The breeding season of the Slender Sheartail varies across its range, typically tracking periods of increased flower availability. In Central America and Mexico, breeding occurs primarily from November to April during the dry season. Further south, timing shifts to align with seasonal flowering following equatorial rainy and dry periods.

Males perform elaborate courtship displays to attract females, including aerial dancing and shuttle displays where they fly rapidly back and forth through the territory. If a female perches in the defended area, the male may commence mating by grasping onto her back to transfer sperm.

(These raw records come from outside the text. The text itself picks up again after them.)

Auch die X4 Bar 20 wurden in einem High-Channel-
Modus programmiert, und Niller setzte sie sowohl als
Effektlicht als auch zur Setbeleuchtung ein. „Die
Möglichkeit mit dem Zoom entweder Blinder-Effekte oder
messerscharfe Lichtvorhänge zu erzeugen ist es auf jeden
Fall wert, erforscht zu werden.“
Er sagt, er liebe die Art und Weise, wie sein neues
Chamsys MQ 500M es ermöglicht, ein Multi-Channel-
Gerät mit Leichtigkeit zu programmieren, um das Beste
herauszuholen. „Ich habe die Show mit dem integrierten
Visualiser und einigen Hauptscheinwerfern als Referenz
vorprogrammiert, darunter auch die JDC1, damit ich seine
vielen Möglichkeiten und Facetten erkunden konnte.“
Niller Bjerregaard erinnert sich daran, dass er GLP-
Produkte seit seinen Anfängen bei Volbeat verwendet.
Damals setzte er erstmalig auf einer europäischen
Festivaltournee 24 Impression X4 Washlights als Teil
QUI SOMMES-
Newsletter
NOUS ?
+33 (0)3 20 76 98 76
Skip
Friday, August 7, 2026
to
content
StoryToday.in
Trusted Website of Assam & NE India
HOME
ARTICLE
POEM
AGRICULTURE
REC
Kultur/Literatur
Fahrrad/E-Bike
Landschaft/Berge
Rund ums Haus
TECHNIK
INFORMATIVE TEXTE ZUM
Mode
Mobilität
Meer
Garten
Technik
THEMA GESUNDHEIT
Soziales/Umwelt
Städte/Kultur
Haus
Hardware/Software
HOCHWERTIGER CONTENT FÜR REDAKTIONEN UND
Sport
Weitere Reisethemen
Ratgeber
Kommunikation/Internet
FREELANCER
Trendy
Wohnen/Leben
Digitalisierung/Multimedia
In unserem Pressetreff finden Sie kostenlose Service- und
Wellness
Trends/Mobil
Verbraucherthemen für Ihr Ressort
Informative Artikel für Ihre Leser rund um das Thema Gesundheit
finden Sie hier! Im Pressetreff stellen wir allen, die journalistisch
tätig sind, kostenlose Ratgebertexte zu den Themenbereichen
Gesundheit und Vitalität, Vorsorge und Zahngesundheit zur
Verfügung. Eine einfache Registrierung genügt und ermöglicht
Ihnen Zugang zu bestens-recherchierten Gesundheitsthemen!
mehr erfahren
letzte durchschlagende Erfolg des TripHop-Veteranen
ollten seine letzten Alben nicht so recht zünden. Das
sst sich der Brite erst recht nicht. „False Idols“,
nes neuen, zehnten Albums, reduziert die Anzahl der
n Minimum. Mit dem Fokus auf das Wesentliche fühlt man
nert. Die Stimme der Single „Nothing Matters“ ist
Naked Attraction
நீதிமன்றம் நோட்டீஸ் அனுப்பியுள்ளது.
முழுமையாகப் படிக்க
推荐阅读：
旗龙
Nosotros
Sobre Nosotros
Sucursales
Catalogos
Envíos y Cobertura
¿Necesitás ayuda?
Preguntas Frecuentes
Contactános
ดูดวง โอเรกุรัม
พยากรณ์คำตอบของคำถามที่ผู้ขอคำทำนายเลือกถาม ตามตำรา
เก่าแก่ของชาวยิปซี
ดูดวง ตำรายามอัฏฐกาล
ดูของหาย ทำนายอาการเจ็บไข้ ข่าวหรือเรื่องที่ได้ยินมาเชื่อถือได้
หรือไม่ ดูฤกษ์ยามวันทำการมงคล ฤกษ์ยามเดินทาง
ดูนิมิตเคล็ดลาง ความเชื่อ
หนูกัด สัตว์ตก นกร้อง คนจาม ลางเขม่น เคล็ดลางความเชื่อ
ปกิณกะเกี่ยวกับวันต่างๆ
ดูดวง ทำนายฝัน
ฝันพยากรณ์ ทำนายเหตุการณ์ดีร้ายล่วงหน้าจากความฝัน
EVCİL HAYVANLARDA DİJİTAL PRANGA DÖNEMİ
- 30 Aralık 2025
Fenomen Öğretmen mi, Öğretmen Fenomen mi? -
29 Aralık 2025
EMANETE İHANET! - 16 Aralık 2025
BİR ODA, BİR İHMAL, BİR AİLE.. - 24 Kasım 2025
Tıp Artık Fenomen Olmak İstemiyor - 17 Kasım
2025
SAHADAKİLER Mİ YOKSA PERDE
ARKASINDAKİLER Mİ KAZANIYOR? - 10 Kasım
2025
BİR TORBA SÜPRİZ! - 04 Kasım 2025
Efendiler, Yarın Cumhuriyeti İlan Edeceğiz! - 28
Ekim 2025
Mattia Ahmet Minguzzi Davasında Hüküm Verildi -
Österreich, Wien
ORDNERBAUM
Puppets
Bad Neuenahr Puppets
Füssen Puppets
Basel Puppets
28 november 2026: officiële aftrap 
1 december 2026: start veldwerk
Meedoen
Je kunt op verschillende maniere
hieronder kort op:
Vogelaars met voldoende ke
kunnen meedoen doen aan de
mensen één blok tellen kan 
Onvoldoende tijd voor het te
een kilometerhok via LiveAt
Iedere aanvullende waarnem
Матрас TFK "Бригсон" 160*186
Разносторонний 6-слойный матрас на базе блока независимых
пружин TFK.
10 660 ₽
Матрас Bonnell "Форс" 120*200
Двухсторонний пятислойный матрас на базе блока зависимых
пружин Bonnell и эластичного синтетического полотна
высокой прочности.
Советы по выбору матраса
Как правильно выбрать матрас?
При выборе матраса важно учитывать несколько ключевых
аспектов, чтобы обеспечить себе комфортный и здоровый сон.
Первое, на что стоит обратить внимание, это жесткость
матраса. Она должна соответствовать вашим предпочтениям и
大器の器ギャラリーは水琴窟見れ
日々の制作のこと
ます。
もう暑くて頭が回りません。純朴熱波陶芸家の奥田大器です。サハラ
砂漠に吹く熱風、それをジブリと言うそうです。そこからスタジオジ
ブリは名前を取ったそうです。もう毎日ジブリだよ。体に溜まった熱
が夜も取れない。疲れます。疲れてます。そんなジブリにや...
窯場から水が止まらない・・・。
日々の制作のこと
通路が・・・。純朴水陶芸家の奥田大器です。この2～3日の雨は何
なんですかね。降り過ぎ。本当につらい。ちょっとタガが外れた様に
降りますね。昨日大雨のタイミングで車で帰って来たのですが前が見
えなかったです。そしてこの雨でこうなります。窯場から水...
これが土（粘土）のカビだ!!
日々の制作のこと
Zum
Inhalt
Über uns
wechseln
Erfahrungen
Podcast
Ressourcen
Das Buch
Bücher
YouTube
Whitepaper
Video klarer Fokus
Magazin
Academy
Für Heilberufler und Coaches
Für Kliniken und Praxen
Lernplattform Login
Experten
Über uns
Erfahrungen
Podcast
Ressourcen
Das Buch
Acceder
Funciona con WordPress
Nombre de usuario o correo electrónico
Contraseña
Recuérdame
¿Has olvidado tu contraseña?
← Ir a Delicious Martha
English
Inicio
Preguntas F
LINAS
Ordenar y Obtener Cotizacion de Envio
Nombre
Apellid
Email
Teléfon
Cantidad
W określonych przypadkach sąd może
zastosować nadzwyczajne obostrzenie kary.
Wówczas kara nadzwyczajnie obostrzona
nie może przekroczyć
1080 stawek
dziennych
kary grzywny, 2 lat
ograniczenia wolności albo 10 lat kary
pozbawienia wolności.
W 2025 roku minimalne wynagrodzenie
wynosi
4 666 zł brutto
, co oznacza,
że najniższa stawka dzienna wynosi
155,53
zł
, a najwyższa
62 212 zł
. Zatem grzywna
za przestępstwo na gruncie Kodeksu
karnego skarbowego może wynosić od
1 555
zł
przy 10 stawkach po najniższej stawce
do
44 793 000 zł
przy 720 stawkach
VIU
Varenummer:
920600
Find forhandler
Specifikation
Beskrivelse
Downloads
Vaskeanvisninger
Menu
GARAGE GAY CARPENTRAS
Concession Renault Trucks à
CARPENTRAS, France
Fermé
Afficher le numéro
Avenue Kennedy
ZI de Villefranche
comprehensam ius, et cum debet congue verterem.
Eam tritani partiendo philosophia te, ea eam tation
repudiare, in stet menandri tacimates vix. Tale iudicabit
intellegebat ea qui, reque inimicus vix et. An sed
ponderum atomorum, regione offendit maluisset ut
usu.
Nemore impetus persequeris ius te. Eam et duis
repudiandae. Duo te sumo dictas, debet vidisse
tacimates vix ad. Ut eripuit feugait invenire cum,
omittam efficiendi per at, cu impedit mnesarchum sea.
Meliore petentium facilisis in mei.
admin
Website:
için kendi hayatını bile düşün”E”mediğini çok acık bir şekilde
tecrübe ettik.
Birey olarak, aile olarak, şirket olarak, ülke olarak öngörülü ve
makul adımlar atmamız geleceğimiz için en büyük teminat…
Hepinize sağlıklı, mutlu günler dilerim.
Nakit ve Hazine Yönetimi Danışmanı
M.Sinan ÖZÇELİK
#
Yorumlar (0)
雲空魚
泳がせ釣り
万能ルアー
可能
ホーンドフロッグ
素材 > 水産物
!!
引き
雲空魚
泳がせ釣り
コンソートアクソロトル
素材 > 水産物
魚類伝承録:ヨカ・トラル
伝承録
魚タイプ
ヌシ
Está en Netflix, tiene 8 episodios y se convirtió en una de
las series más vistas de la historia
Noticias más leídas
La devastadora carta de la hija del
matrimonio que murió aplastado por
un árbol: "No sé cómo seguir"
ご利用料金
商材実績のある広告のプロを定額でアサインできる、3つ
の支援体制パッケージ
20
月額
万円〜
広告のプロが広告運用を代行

The female alone builds the small cup nest, which is delicately crafted from soft plant fibers and spider silk. It is well camouflaged, placed along a branch, tree fork, or other sheltered site up to 15 meters high. The female lays only two tiny white eggs. She alone incubates the eggs for 15-19 days until hatching. The chicks are fed regurgitated food by the female and fledge at approximately 20-26 days old. The female may raise two broods per season.

Conservation Status

The Slender Sheartail is currently classified as Least Concern by the IUCN Red List. Its large range and population are presumed stable, with no major threats. Total population size has not been quantified but is thought to number in the millions. However, some localized declines have occurred in Costa Rica and other parts of Central America due to habitat loss. Expanding agriculture and urbanization are the primary threats throughout its range. The species readily inhabits fragmented forest and modified habitats, provided adequate flowers and nest sites still exist. Targeted conservation efforts are not deemed necessary given its overall population health, but continued habitat preservation across its range will be important for its long-term persistence.

Cultural Significance

With its diminutive size, energetic flight, and iridescent colors, the Slender Sheartail contributes to the wonder of nature appreciated by cultures across its range. It is a highlight for birdwatchers and ecotourists visiting Neotropical forests, sought after for its beauty and charm. This species has been featured on postage stamps in several Latin American countries. While not an economic resource, it helps pollinate various plants, including rare endemic orchids. The Slender Sheartail serves as an indicator of ecosystem health, with its presence signaling intact forest habitat. Continued appreciation of this and other hummingbirds supports habitat conservation across Latin America, ensuring we may continue to enjoy their diversity. In sum, the Slender Sheartail exemplifies the delicate splendor of hummingbirds and remains a captivating contribution to tropical ecosystems.